24 septiembre | Jóvenes
«El fariseo, puesto en pie, oraba consigo mismo de esta manera: “Dios, te doy gracias porque no soy como los otros hombres: ladrones, injustos, adúlteros, ni aun como este publicano”» (Luc. 18: 11).
Hay al menos dos razones por las cuales ciertos individuos se sienten superiores a los demás. Primero, por creer en la idea de «herencia natural», es decir, imaginar que, por un golpe de suerte, las cosas que tienen «les pertenecen por derecho adquirido». La segunda razón es el «mérito personal», la noción de que lo que tienen fue conquistado con sangre, sudor y lágrimas, como por ejemplo la medalla recibida, el diploma en la pared, el trabajo terminado, la reputación construida, los hijos criados, la casa pagada, el auto comprado, el cuerpo «trabajado» o el salario recibido.

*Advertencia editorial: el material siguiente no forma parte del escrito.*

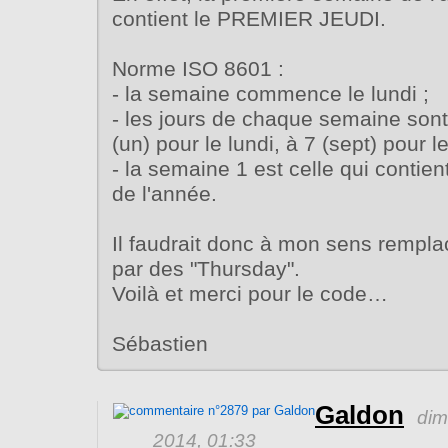
contient le PREMIER JEUDI.
Norme ISO 8601 :
- la semaine commence le lundi ;
- les jours de chaque semaine son
(un) pour le lundi, à 7 (sept) pour 
- la semaine 1 est celle qui contien
de l'année.
Il faudrait donc à mon sens rempla
par des "Thursday".
Voilà et merci pour le code…
Sébastien
Galdon
dim
2014, 01:33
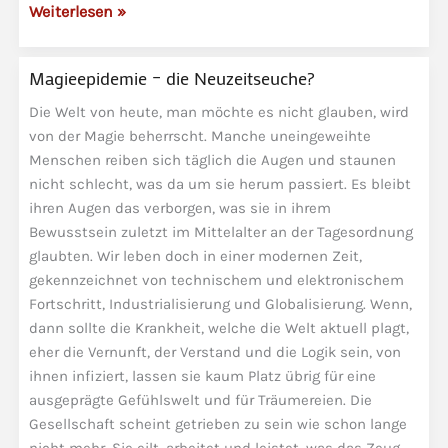
Magie
Weiterlesen »
und
die
Magieepidemie – die Neuzeitseuche?
Illusion
des
Die Welt von heute, man möchte es nicht glauben, wird
Übernatürlichen
von der Magie beherrscht. Manche uneingeweihte
Menschen reiben sich täglich die Augen und staunen
nicht schlecht, was da um sie herum passiert. Es bleibt
ihren Augen das verborgen, was sie in ihrem
Bewusstsein zuletzt im Mittelalter an der Tagesordnung
glaubten. Wir leben doch in einer modernen Zeit,
gekennzeichnet von technischem und elektronischem
Fortschritt, Industrialisierung und Globalisierung. Wenn,
dann sollte die Krankheit, welche die Welt aktuell plagt,
eher die Vernunft, der Verstand und die Logik sein, von
ihnen infiziert, lassen sie kaum Platz übrig für eine
ausgeprägte Gefühlswelt und für Träumereien. Die
Gesellschaft scheint getrieben zu sein wie schon lange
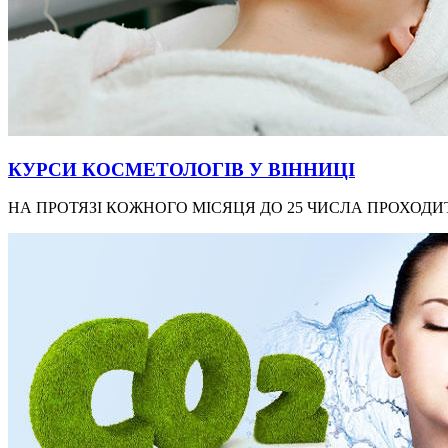
КУРСИ КОСМЕТОЛОГІВ У ВІННИЦІ
НА ПРОТЯЗІ КОЖНОГО МІСЯЦЯ ДО 25 ЧИСЛА ПРОХОДИТ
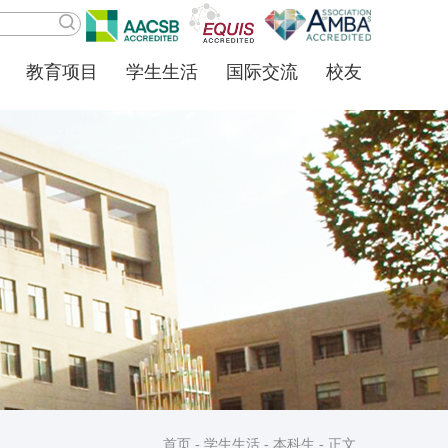
教育项目
学生生活
国际交流
校友
首页
-
学生生活
-
本科生
- 正文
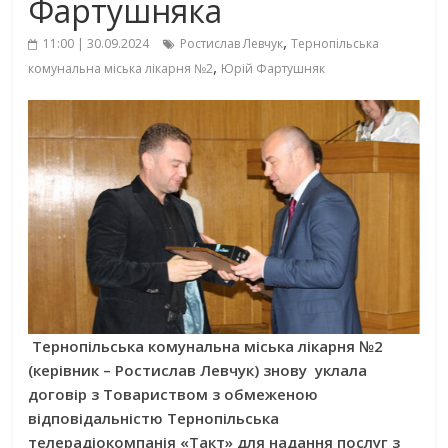
Фартушняка
,
11:00 | 30.09.2024
Ростислав Левчук
Тернопільська
,
комунальна міська лікарня №2
Юрій Фартушняк
Тернопільська комунальна міська лікарня №2
(керівник – Ростислав Левчук) знову уклала
договір з Товариством з обмеженою
відповідальністю Тернопільська
телерадіокомпанія «Такт» для надання послуг з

Algunas personas aplicadas, trabajadoras, que han luchado duro, han superado dificultades, vencido adicciones y triunfado en ciertas áreas de la vida, a veces son, lamentablemente, las mismas que impiden a los demás el derecho a despuntar. Maestros muy exigentes pueden caer en esta trampa, padres duros también, por no hablar de profesionales veteranos, atletas de élite, altos ejecutivos o intelectuales, entre otros. Estas personas con «síndrome de superioridad» no enseñan, solo evalúan. No inspiran, sino que se limitan a mirar desde arriba. No se compadecen, desprecian. No apuestan por las personas, desconfían de ellas. No se arriesgan, protegen la retaguardia. No tienden la mano; al contrario, empujan hacia el abismo. No rescatan, abandonan. No socorren, entregan a la muerte. No usan el poder para redimir, lo usan para imponer autoridad, humillar y destruir.
Para Jesús, ser superior representa algo muy diferente. Es servir, ayudar, capacitar, inspirar. El fariseo de la parábola no se equivocó por ayunar, diezmar, actuar con honestidad y disciplina o ser fiel a sus creencias. Nada de eso es malo. Lo malo es cuando menospreciamos a aquellos que contradicen tus expectativas. Lo malo es confundir justicia con indiferencia, algo que Dios nunca hace. El Señor nos sorprende al justificar a despreciados publicanos y censurar a impolutos fariseos. Para Dios, no hay superioridad sin compasión ni liderazgo sin amor.
Hoy, él te desafía a hacer el bien a aquellos que no lo merecen, a extender la mano a las personas débiles e indignas. Estas podrán, por gracia, encontrar en ti una razón para buscar al Dios a quien dices seguir.